See also : Experiments on Free Will

robotics

Walter became known for the construction of one of the first autonomous robots. He wanted to prove that many connections between a small number of neurons can create complex behavior - in particular, finding the secret of how the brain works and how it's wired. He used to refer to his first robots as “Machina Speculatrix” and called them “Elmer” and “Elsie”. He built these robots between 1948 and 1949; they have often been described because of their appearance and their slow movements as "turtles" - and because they learn about the secrets of organization and life science taught . The three-wheeled tortoise-robots were capable of phototaxis ; they could find their way to a charging station when their batteries were dead.

In one of his experiments, he placed a light on the “nose” of a turtle and observed how the robot observes itself in a mirror. “It began to flicker,” he wrote, “trembling rapidly to and fro and bouncing like a heavy daffodil in the wind”. If this had been seen in an animal, Walter argued that it "might be accepted as an expression of a degree of self-awareness."

Later versions of the robots were exhibited at the Festival of Britain in 1951 . Walter emphasized the importance of fully analog electronics to simulate brain processes, while his contemporaries, such as Alan Turing and John von Neumann , saw their implementation of intelligent processes more in the areas of digital predictability. Walter inspired subsequent robotics researchers such as Rodney Brooks , Hans Moravec and Mark Tilden . Modern versions of Walter's "Turtles" can be found today in the form of BEAM robots.
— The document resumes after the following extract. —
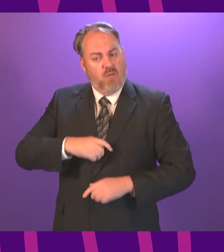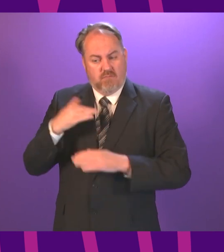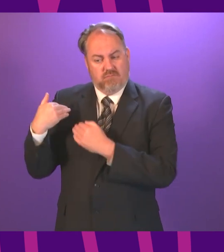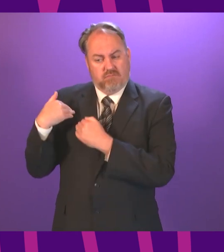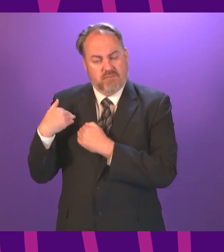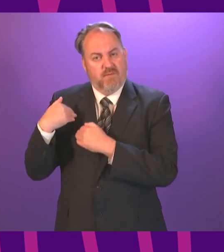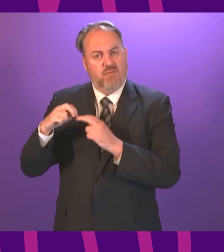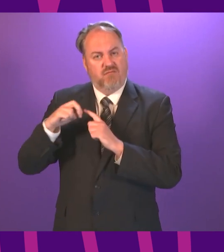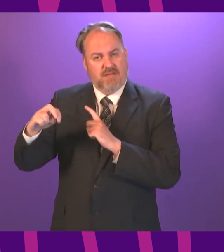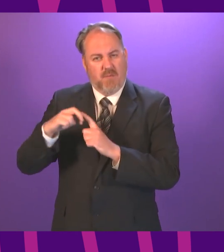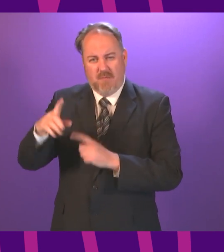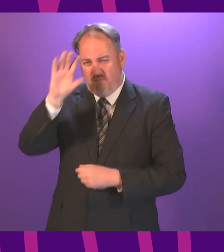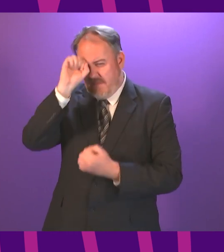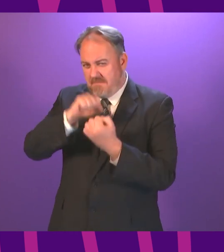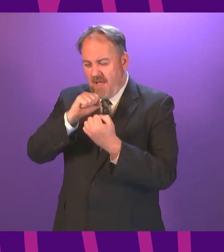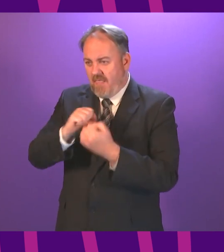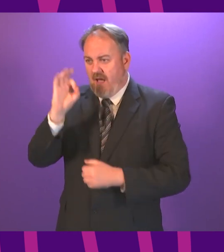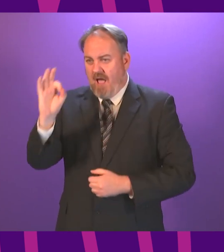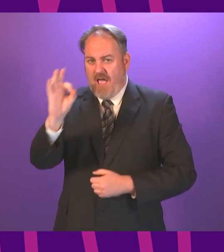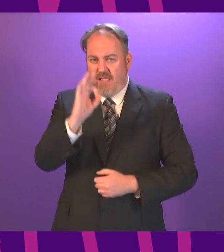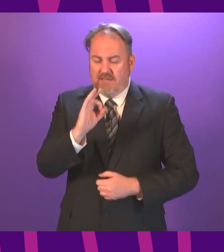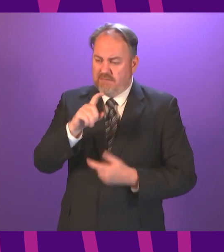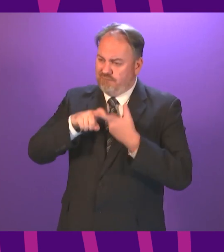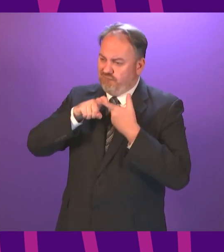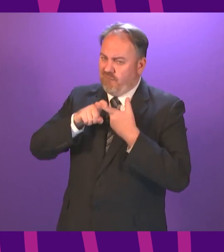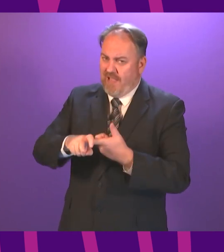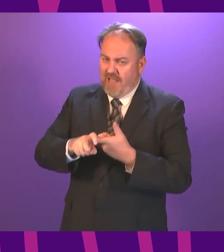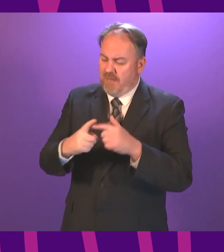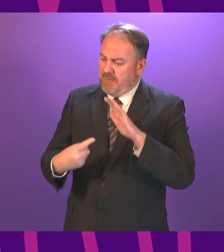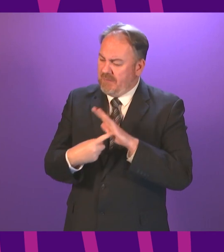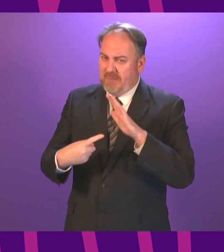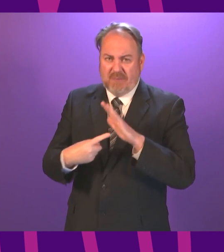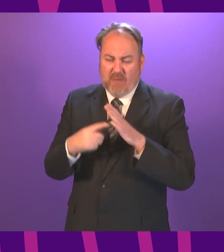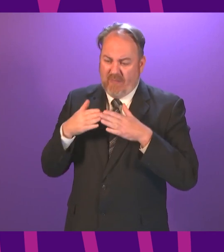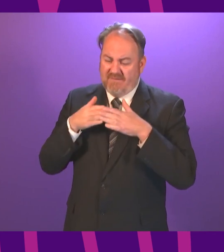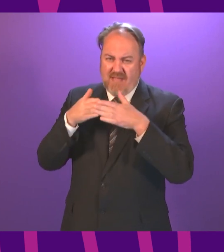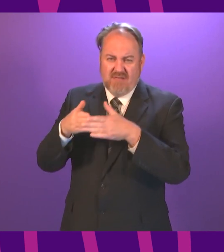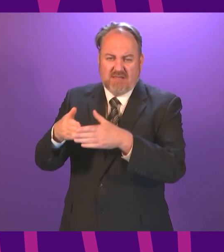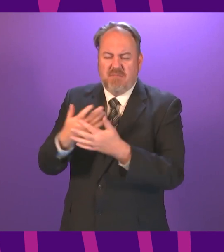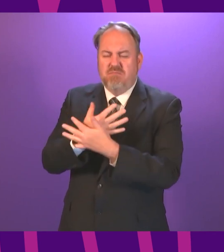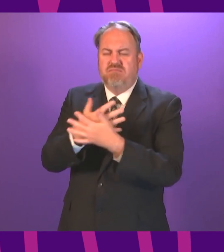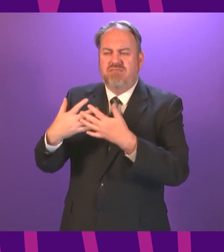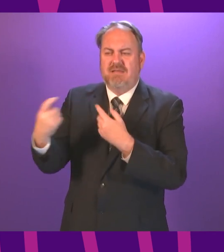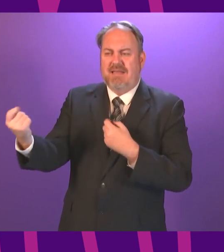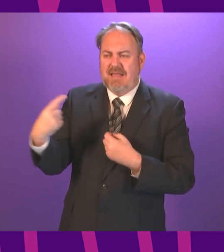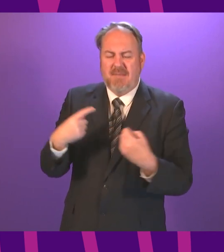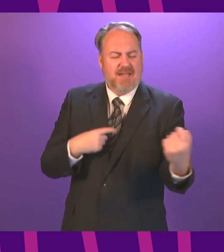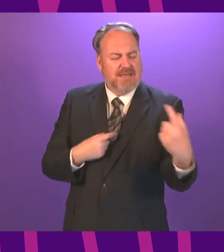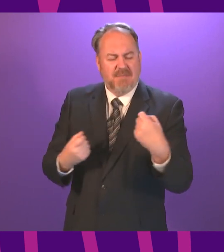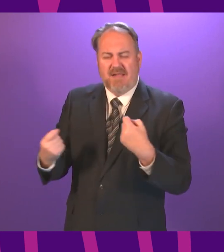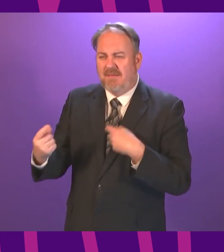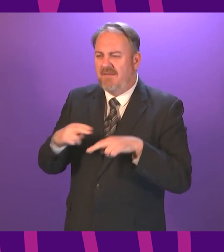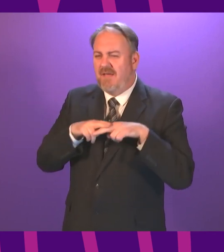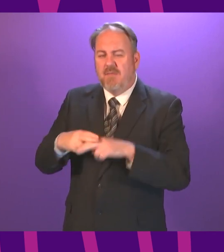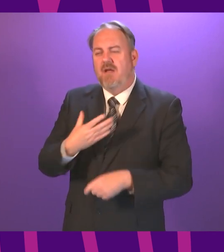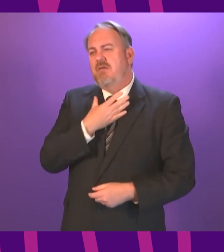economy of any island depends on its ferry. I have been deluged in recent weeks by emails from families desperate to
In 1995 one of the original tortoises was recreated by Owen Holland at the University of West England - using some original parts. A second-generation turtle is on display at the Smithsonian .

Fonts (selection)

  • The Living Brain . Duckworth, London 1953.
  • An imitation of life . In: Scientific American . tape 182 , no. 5 , 1950, pp. 42-45 .
  • A machine that learns . In: Scientific American . tape 185 , no. 2 , 1951, p. 60-63 .
  • Contingent negative variation: An electrical sign of sensorimotor association and expectancy in the human brain . In: Nature . tape 203 , 1964, pp. 380-384 .

Web links

Individual evidence

  1. ^ Ray Cooper: (William) Gray Walter (1910–1977) , in: Oxford Dictionary of National Biography , Oxford University Press 1985–1990, ISBN 978-0-19-861411-1 .
  2. ^ Walter J. Freeman (University of California at Berkeley, USA): W. Gray Walter: Biographical Essay , in: Encyclopedia of Cognitive Science , 2003, Volume 4, pp. 537-539, ISBN 978-0-470-01619- 0 , PDF ( Memento from April 25, 2015 in the Internet Archive )
  3. ^ WG Walter, R. Cooper, VJ Aldridge, WC McCallum, AL Winter: Contingent negative variation: An electrical sign of sensorimotor association and expectancy in the human brain. In: Nature. Volume 203, July 1964, ISSN  0028-0836 , pp. 380-384, PMID 14197376 .
  4. Cornelis HM Brunia: CNV and SPN: Indices of anticipatory behavior , in: Marjan Jahanshahi, Mark Hallett (Ed.): The Readiness Potential: Movement-Related Cortical Potentials , Springer Science & Business Media 2003, pp. 207-227, ISBN 0 -306-47407-7 , p. 207.
  5. ^ Ray Cooper: The discovery of the contingent negative variation (CNV) , In: Current Contents Life Sciences 21, May 27, 1985, PDF
  6. Cornelis HM Brunia: CNV and SPN: Indices of anticipatory behavior , in: Marjan Jahanshahi, Mark Hallett (Ed.): The Readiness Potential: Movement-Related Cortical Potentials , Springer Science & Business Media 2003, pp. 207-227, ISBN 0 -306-47407-7 .
  7. Steven P. Wise: Movement selection, preparation, and the decision to act: neurophysiological studies in nonhuman primates , in: Marjan Jahanshahi, Mark Hallett (eds.): The ready potential: Movement-Related Cortical Potentials , Springer Science & Business Media 2003 , Pp. 249-268, ISBN 0-306-47407-7 , pp. 260-262.